Perspektive

In Saudi-Arabien droht einer Aktivistin die Enthauptung

In Saudi-Arabien fordert die Staatsanwaltschaft die Enthauptung der 29-jährigen Aktivistin Israa al-Ghomgham. Auch vier weitere Aktivisten, darunter ihr Mann, Moussa al-Hashem, sollen enthauptet werden. Ihr „Verbrechen“ bestand darin, dass sie gewaltfrei gegen die Diktatur des Königshauses demonstriert, Parolen gegen das Regime gerufen und Videos davon in den sozialen Medien gepostet hatten.

Al-Ghomgham ist die erste Frau, die in Saudi-Arabien wegen mutmaßlichen politischen Straftaten hingerichtet werden soll. Die Todesurteile gegen sie und vier weitere Verurteilte sind bezeichnend für das kriminelle Regime, das den Ruf hat, engster Verbündeter der USA in der arabischen Welt zu sein.

Die Proteste, die zur Anklage führten, fanden in der Hafenstadt Qatif in der ölreichen Ostprovinz des Königreichs statt, wo der Großteil der schiitischen Bevölkerung des Landes lebt. Seit dem Jahr 2011 richteten sie sich gegen die systematische Diskriminierung und Unterdrückung der Schiiten durch eine Monarchie, die der offiziellen Staatsdoktrin des Wahhabismus‘ anhängt. Die Wahhabiten sind eine ultrakonservative, sunnitischen Sekte.

Die Demonstranten forderten Gleichheit und bessere soziale Verhältnisse in einer Region, die trotz ihres Ölreichtums zutiefst vernachlässigt wird, sowie Meinungsfreiheit und die Freilassung der politischen Gefangenen. Der Staat reagierte darauf mit hartem Durchgreifen der Polizei und ließ ganze Gemeinden unter Kriegsrecht stellen.

DATENSÄTZE:
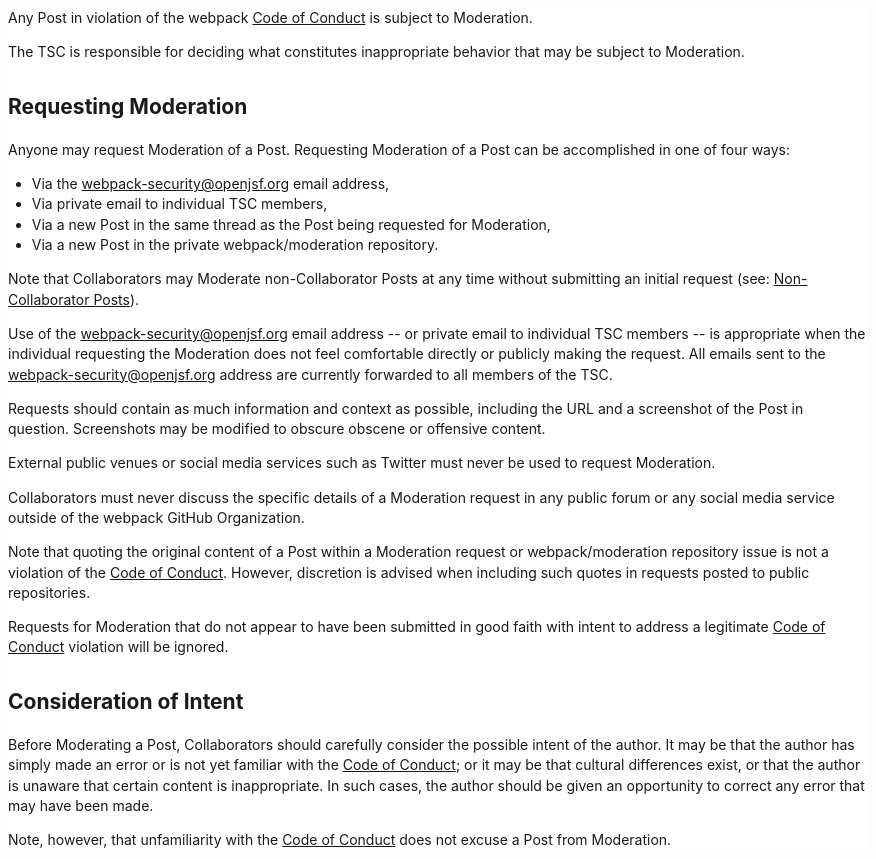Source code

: Any Post in violation of the webpack [Code of Conduct][] is subject
to Moderation.

The TSC is responsible for deciding what constitutes inappropriate
behavior that may be subject to Moderation.

## Requesting Moderation

Anyone may request Moderation of a Post. Requesting Moderation of a Post can be
accomplished in one of four ways:

* Via the [webpack-security@openjsf.org][] email address,
* Via private email to individual TSC members,
* Via a new Post in the same thread as the Post being requested for Moderation,
* Via a new Post in the private webpack/moderation repository.

Note that Collaborators may Moderate non-Collaborator Posts at any time without
submitting an initial request (see: [Non-Collaborator Posts][]).

Use of the [webpack-security@openjsf.org][] email address -- or private email to individual
TSC members -- is appropriate when the individual requesting the
Moderation does not feel comfortable directly or publicly making the request.
All emails sent to the [webpack-security@openjsf.org][] address are currently forwarded
to all members of the TSC.

Requests should contain as much information and context as possible, including
the URL and a screenshot of the Post in question. Screenshots may be modified
to obscure obscene or offensive content.

External public venues or social media services such as Twitter must never be
used to request Moderation.

Collaborators must never discuss the specific details of a Moderation request
in any public forum or any social media service outside of the webpack GitHub
Organization.

Note that quoting the original content of a Post within a Moderation request or
webpack/moderation repository issue is not a violation of the
[Code of Conduct][]. However, discretion is advised when including such quotes
in requests posted to public repositories.

Requests for Moderation that do not appear to have been submitted in good faith
with intent to address a legitimate [Code of Conduct][] violation will be
ignored.

## Consideration of Intent

Before Moderating a Post, Collaborators should carefully consider the possible
intent of the author. It may be that the author has simply made an error or is
not yet familiar with the [Code of Conduct][]; or it may be that cultural
differences exist, or that the author is unaware that certain content is
inappropriate. In such cases, the author should be given an
opportunity to correct any error that may have been made.

Note, however, that unfamiliarity with the [Code of Conduct][] does not excuse
a Post from Moderation.


[Code of Conduct]: https://github.com/webpack/webpack/blob/main/CODE_OF_CONDUCT.md
[webpack Technical Steering Committee]: ./CHARTER.md
[GitHub's Repository roles documentation]: https://docs.github.com/en/organizations/managing-user-access-to-your-organizations-repositories/managing-repository-roles/repository-roles-for-an-organization#repository-roles-for-organizations
[GitHub's Temporary Interaction Limits]: https://github.com/blog/2370-introducing-temporary-interaction-limits
[Applicability]: #applicability
[Terms]: #terms
[Grounds for Moderation]: #grounds-for-moderation
[Requesting Moderation]: #requesting-moderation
[Consideration of Intent]: #consideration-of-intent
[Guidelines and Requirements]: #guidelines-and-requirements
[Collaborator Posts]: #collaborator-posts
[Non-Collaborator Posts]: #non-collaborator-posts
[Temporary Interaction Limits]: #temporary-interaction-limits
[Temporary and Indefinite Blocks]: #temporary-and-indefinite-blocks
[Privacy of the webpack/moderation Repository]: #privacy-of-the-webpackmoderation-repository
[Escalation of Issues]: #escalation-of-issues
[Modifications to This Policy]: #modifications-to-this-policy
[webpack-security@openjsf.org]: mailto:webpack-security@openjsf.org
[block other individuals from their personal GitHub accounts]: https://help.github.com/en/articles/blocking-a-user-from-your-personal-account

AUFGABE: Kannst du aus dem Text über die in Saudi-Arabien drohende Enthauptung einer Aktivistin die Stelle wörtlich wiedergeben, die mit „In Saudi-Arabien droht“ beginnt und bis einschließlich „Welt zu sein.“ reicht?

LÖSUNG FOLGT:
In Saudi-Arabien droht einer Aktivistin die Enthauptung

In Saudi-Arabien fordert die Staatsanwaltschaft die Enthauptung der 29-jährigen Aktivistin Israa al-Ghomgham. Auch vier weitere Aktivisten, darunter ihr Mann, Moussa al-Hashem, sollen enthauptet werden. Ihr „Verbrechen“ bestand darin, dass sie gewaltfrei gegen die Diktatur des Königshauses demonstriert, Parolen gegen das Regime gerufen und Videos davon in den sozialen Medien gepostet hatten.

Al-Ghomgham ist die erste Frau, die in Saudi-Arabien wegen mutmaßlichen politischen Straftaten hingerichtet werden soll. Die Todesurteile gegen sie und vier weitere Verurteilte sind bezeichnend für das kriminelle Regime, das den Ruf hat, engster Verbündeter der USA in der arabischen Welt zu sein.